Don jumps into Kathy’s jalopy and both end sneering at each other. Later, Don’s studio head — R.F. Simpson (Millard Mitchell) — exhibits during a party a Vitaphone talking picture as a homage to the original DeForest Phonofilm. To Don’s astonishment and Kathy’s embarrassment, she pops out of a surprise cake at the party revealing herself as a show girl with aspirations of becoming a serious actress. After leaving the R.F. Simpson’s party, Don sings “All I Do is Dream of You” in his bedroom, but this number was cut from the final release (only was seen at the screen previews in December of 1951).

Don and Kathy fall in love while working at Monumental Pictures, but Lina (Don’s auto-proclaimed girlfriend) needs another actress who lip-synchronizes her screen dialogues so as her awful Bronx accent remain a secret. Later she’ll conspire to relegate Kathy to a mere contract dubbing player (à la Marni Nixon – who professionally dubbed Natalie Wood, Deborah Kerr and Audrey Hepburn in musicals). Ironically, Reynolds herself was dubbed by Betty Noyes in the songs “Would You?” and “You Are My Lucky Star.”

After the film release, Gene Kelly would move to Europe amidst the HUAC Committee’s investigation of Kelly’s wife Betsy Blair and the Revuers cabaret founded by Green, Comden and Judy Holliday. Kelly was a member of the Committee for the First Amendment and an officer of the Screen Actors Guild during the strikes of 1946. An article in American Legion Magazine by the journalist J. B. “Doc” Matthews attacked Singin’ in the Rain as a pro-communist movie.

Singin’ in the Rain was a big success for MGM, and has been steadily ranked as one of the greatest musical films of all time. It was praised by Francois Truffaut (La Nuit Américaine) and the French New Wave critics. John Russell Taylor & Arthur Jackson see the Kelly character as “the open, confident, brash, straight-forward American male, with a smile on his face for the whole human race” (“The Hollywood Musical,” 1971).

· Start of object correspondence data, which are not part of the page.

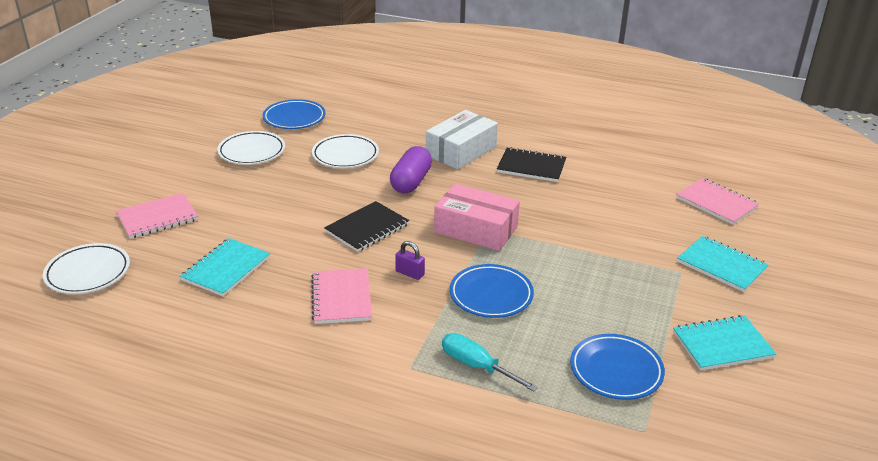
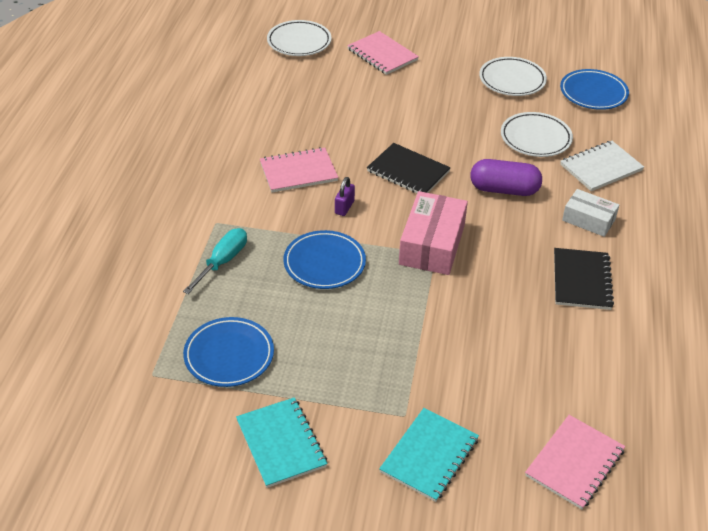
camera: 80 degrees right, 10 degrees up
turquoise notebook [180,238,270,296] -> none
white box [426,110,498,170] -> white box [562,189,619,237], size x0.62
none -> white notebook [560,141,644,191]

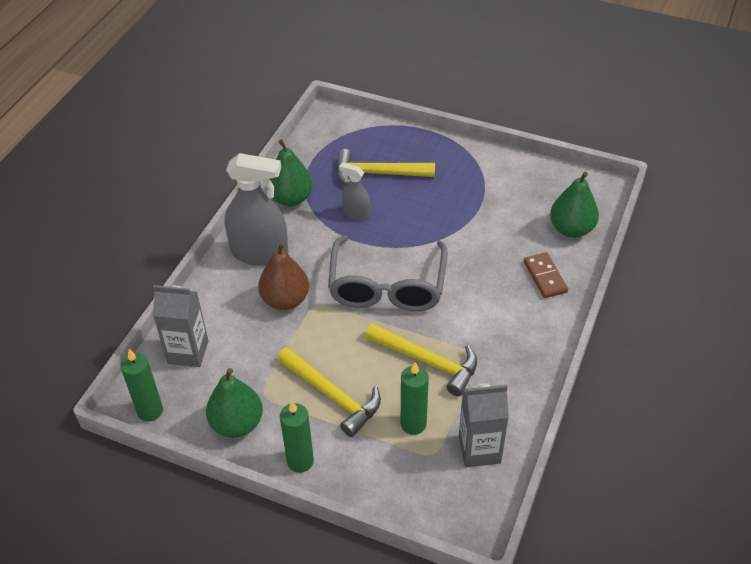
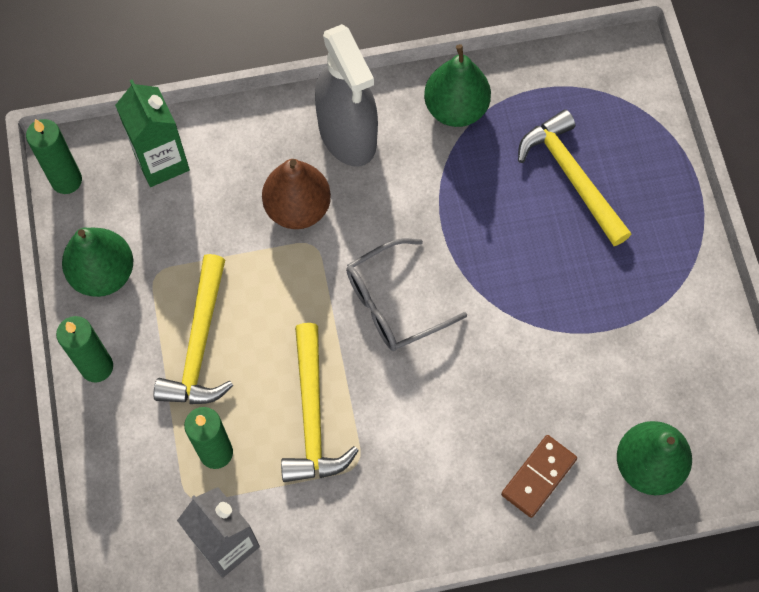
camera: 55 degrees right, 20 degrees up
grey carton [153,285,208,367] -> green carton [115,79,190,187]
grey glasses [328,235,448,311] -> grey glasses [346,238,467,351], size x0.65
grey spray bottle [339,163,370,220] -> none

Singin’ in the Rain generates even today (especially in our society beset by deconstructive tools) an immersive scope of representations through a remythicization of its musical embers attached to our collective memory. The contrasts between its scenic tropes — silence and sound, fame and ignominy, phoniness and happiness — elevate our joyful experience to a mythical zenith. According to Claude Lévi-Strauss, “the seemingly random surface structure of a myth masks contradictions that are real and therefore unresolvable.”

“The Broadway Rhythm Ballet” (a long segment rejected in the context of its inclusion in The Dueling Cavalier) guides us through the progression of a young Broadway hoofer who makes his way towards success, inevitably tempted by a traditional noir vamp (Cyd Charisse wearing green flapper outfit and shoes). In stark contrast, Charisse danced later with Kelly wrapped in a 25-foot silk scarf billowed by a wind machine.

In the number “You Were Meant for Me” in which Don declares Kathy his love, a wind machine is exposed figuring as an element of demystification of romantic musical numbers. We also can find a synecdochical side in the flow of the storytelling, accentuated in the juxtaposing of Gene Kelly and Debbie Reynolds with their billboard images in “You Are My Lucky Star.”

“As Gene Kelly danced and sang obliviously in the rain, he became an indelible image of Hollywood itself” -Michael Coffey in “The Irish in America” (1997).

Gene Kelly was chosen number 15 on AFI’s millennium list of most legendary actors. “He once said he hoped most that he had made people happy”, said daughter Kerry Kelly. Speaking of Singin’ in the Rain, Gene Kelly told People magazine, “The picture was done with joy, and it brings joy. That’s what I always tried to do.”